Tasks for this exercise:
• a. According to the article on fraud at Aegean Marine, how many years did the fuel supply terminal project take to complete?
• b. Transcribe the article on fraud at Aegean Marine word for word between "The Nationwide data" and "of an email.", inclusive.
===== Passage
Shell Companies Eyed In Fraud At Aegean Marine

Payments fraud on the high seas, perhaps, as a global shipper may have been involved with fake transactions and shell companies. Elsewhere, ransomware gets a roadblock and procard misuse goes to school, literally.

The shell game is one where sleight of hand causes one to lose their shift. So it is in the business world, where shell games of a different sort can wreak havoc on a victim’s corporate coffers. News came Thursday (Nov. 1) that a probe by international auditors is underway, examining a fraud that could be $200 million in scope at Aegean Marine Petroleum Network, tied to shell companies that ostensibly did business with the shipping fuel firm.

The Financial Times (FT) reported that the auditing team from EY has come at the direction of hedge funds based in the United States that are on the Aegean board. The investigation comes on the heels of news in June that as much as $200 million in receivables had been “without economic substance.”

Under examination in the probe, said FT, is whether four “shell” companies — listed in Florida, the Marshall Islands and the United Arab Emirates (UAE) — set up transactions that were used to siphon off funds. The auditors are also examining the shipping fuel firm’s relationship with Oil Tank Engineering and Consulting, a Marshall Islands-based company that had a contract in place stretching back to 2010, focused on building a fuel supply terminal. The project took four years to complete, FT said, having overrun its budget by approximately $100 million. Bank statements have shown that payments to Oil Tank continued for years after the terminal’s completion.

The Email Scam Lures More Victims

A U.K. survey, conducted by the Nationwide Building Society, found that across 2,000 individuals surveyed, more people would be at risk for victimization through email fraud than for other rogue activities. As many as 28 percent said they would proceed with requests for payment done via email and would not call suppliers to confirm the transactions. Only 5 percent would pay someone who showed up at their home offering trade services that needed to be “urgently” performed on the residence.

The Nationwide data found, too, that 22 percent of those aged 55 and over would not check an email invoice before paying the would-be supplier by phone. That tally bumped up to 37 percent for those aged 25 to 34, who would not check the bona fides of an email.
==========
===== Data records
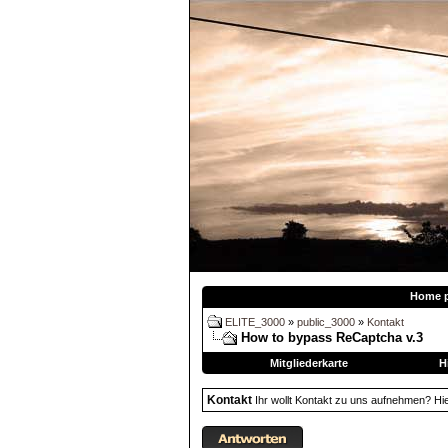
Home 
ELITE_3000
»
public_3000
»
Kontakt
How to bypass ReCaptcha v.3
Mitgliederkarte
H
Kontakt
Ihr wollt Kontakt zu uns aufnehmen? Hier 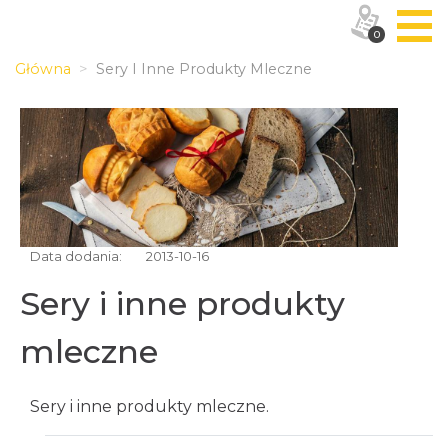
0
Główna
Sery I Inne Produkty Mleczne
Data dodania:
2013-10-16
Sery i inne produkty
mleczne
Sery i inne produkty mleczne.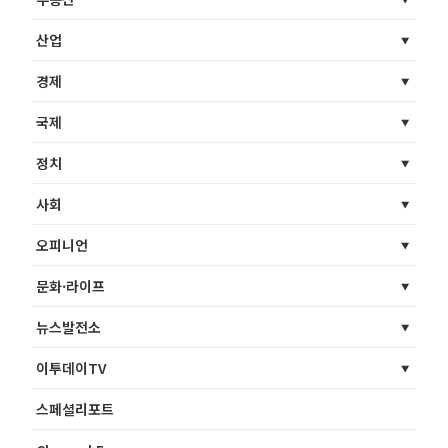
산업
경제
국제
정치
사회
오피니언
문화·라이프
뉴스발전소
이투데이TV
스페셜리포트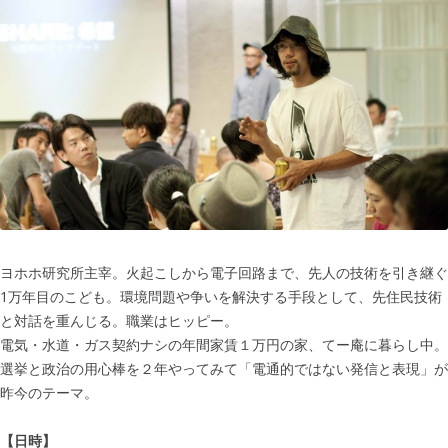
ヨホホ研究所主宰。火起こしから電子回路まで、先人の技術を引き継ぐ
1万年目のこども。環境問題や争いを解決する手段として、先住民技術
と対話を重んじる。職業はヒッピー。
電気・水道・ガス契約ナシの年間家賃１万円の家、てー庵に暮らし中。
選挙と政治の用心棒を２年やってみて「電通的ではない発信と表現」が
昨今のテーマ。
【日時】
==========
Outputs by task:
• a. Four years.

• b.
The Nationwide data found, too, that 22 percent of those aged 55 and over would not check an email invoice before paying the would-be supplier by phone. That tally bumped up to 37 percent for those aged 25 to 34, who would not check the bona fides of an email.